Testing Fats in Food

Patricia A. Banks Rosa L. Parks Middle School
14700 So. Robey
Dixmoor IL 60426
(708) 371-9575
Objectives: The main objective of this Mini-teach is to provide students with the opportunity to test the presence of fat in foods. Students will become more aware of their daily diet. Materials Needed: brown paper bag bread (white/wheat) peanut butter cheese margarine peanuts (shelled/processed) cooking oil activity worksheet meat pencil and paper Strategy: Activity 1-Students were shown a brown paper bag to observe and tell what was in the bag. Students gave many different answers.
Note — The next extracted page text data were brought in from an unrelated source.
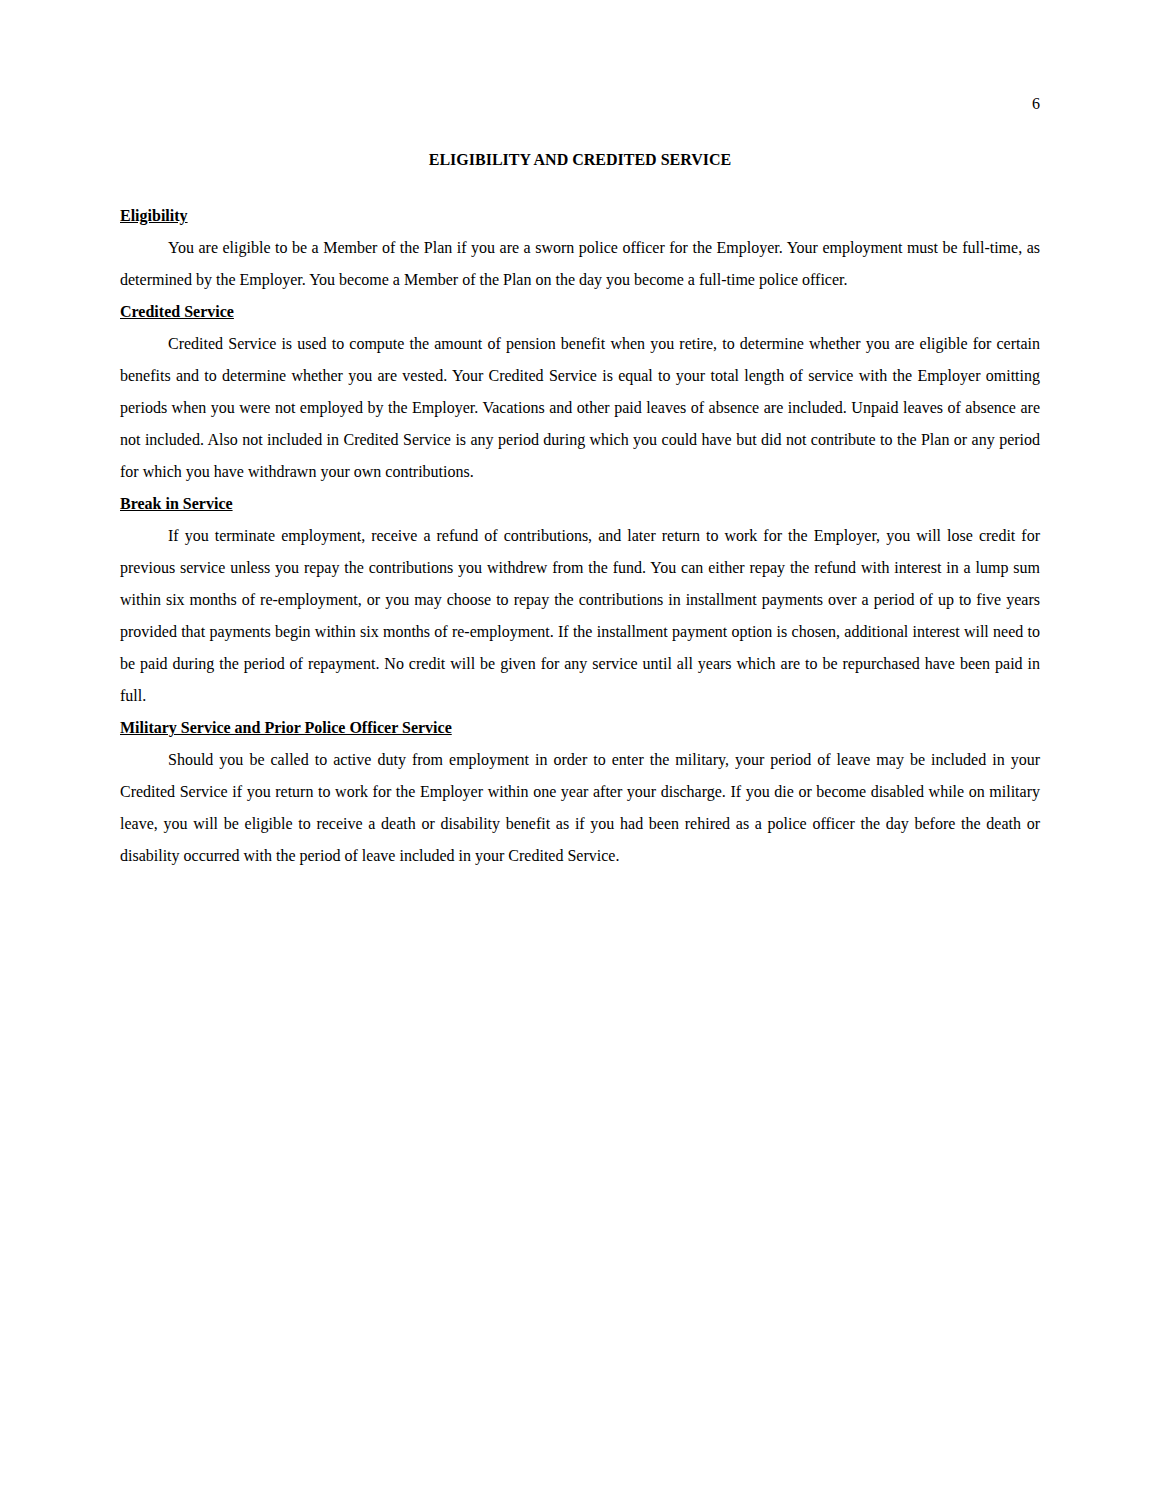6
ELIGIBILITY AND CREDITED SERVICE
Eligibility
You are eligible to be a Member of the Plan if you are a sworn police officer for the Employer. Your employment must be full-time, as determined by the Employer. You become a Member of the Plan on the day you become a full-time police officer.
Credited Service
Credited Service is used to compute the amount of pension benefit when you retire, to determine whether you are eligible for certain benefits and to determine whether you are vested. Your Credited Service is equal to your total length of service with the Employer omitting periods when you were not employed by the Employer. Vacations and other paid leaves of absence are included. Unpaid leaves of absence are not included. Also not included in Credited Service is any period during which you could have but did not contribute to the Plan or any period for which you have withdrawn your own contributions.
Break in Service
If you terminate employment, receive a refund of contributions, and later return to work for the Employer, you will lose credit for previous service unless you repay the contributions you withdrew from the fund. You can either repay the refund with interest in a lump sum within six months of re-employment, or you may choose to repay the contributions in installment payments over a period of up to five years provided that payments begin within six months of re-employment. If the installment payment option is chosen, additional interest will need to be paid during the period of repayment. No credit will be given for any service until all years which are to be repurchased have been paid in full.
Military Service and Prior Police Officer Service
Should you be called to active duty from employment in order to enter the military, your period of leave may be included in your Credited Service if you return to work for the Employer within one year after your discharge. If you die or become disabled while on military leave, you will be eligible to receive a death or disability benefit as if you had been rehired as a police officer the day before the death or disability occurred with the period of leave included in your Credited Service.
The answers were written on the board, then the actual contents of the bag was revealed. Activity 2-How can you test for fat? Cover the work area with newspaper. Rub a small sample of each material on the paper bag. Watch for any changes, record what you have observed on the activity worksheet. Activity 3-The removal of fat from a chicken: The chicken was weighed before cutting. The chicken was cut, the fat and the skin were removed and weighed to determine the percentage of fat. The chicken was weighed again to determine the weight. Finally, the bones were removed and weighed to get an accurate weight of the whole chicken versus the non-fat chicken. Performance Assessment: 1. Students observed changes on the paper bag when fat was present in a food. 2. Students became more aware of the important of having less fat in their diet. 3. Students discuss the facts of: A. Losing weight-people who want to lose weight take some fatty foods out of their diet. B. A balanced daily diet-nutrition and metabolism are closely related. The input into metabolism is our diet. In other words, "You are what you eat." Conclusion: To determine the effects of diet on growth and health requires not only doing experiments but getting a good understanding and eating a balanced diet.